**WHAT THE TASK ASKS**
Print the text of every item below word for word, leaving the pictures out of your answer.

**Dataset entries**
--- START ---

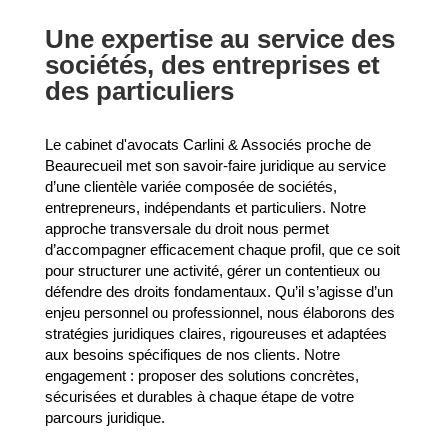
Une expertise au service des
sociétés, des entreprises et
des particuliers
Le cabinet d'avocats Carlini & Associés proche de
Beaurecueil met son savoir-faire juridique au service
d’une clientèle variée composée de sociétés,
entrepreneurs, indépendants et particuliers. Notre
approche transversale du droit nous permet
d’accompagner efficacement chaque profil, que ce soit
pour structurer une activité, gérer un contentieux ou
défendre des droits fondamentaux. Qu’il s’agisse d’un
enjeu personnel ou professionnel, nous élaborons des
stratégies juridiques claires, rigoureuses et adaptées
aux besoins spécifiques de nos clients. Notre
engagement : proposer des solutions concrètes,
sécurisées et durables à chaque étape de votre
parcours juridique.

--- END ---

**RESPONSE TO THE EXERCISE**
Une expertise au service des
sociétés, des entreprises et
des particuliers
Le cabinet d'avocats Carlini & Associés proche de
Beaurecueil met son savoir-faire juridique au service
d’une clientèle variée composée de sociétés,
entrepreneurs, indépendants et particuliers. Notre
approche transversale du droit nous permet
d’accompagner efficacement chaque profil, que ce soit
pour structurer une activité, gérer un contentieux ou
défendre des droits fondamentaux. Qu’il s’agisse d’un
enjeu personnel ou professionnel, nous élaborons des
stratégies juridiques claires, rigoureuses et adaptées
aux besoins spécifiques de nos clients. Notre
engagement : proposer des solutions concrètes,
sécurisées et durables à chaque étape de votre
parcours juridique.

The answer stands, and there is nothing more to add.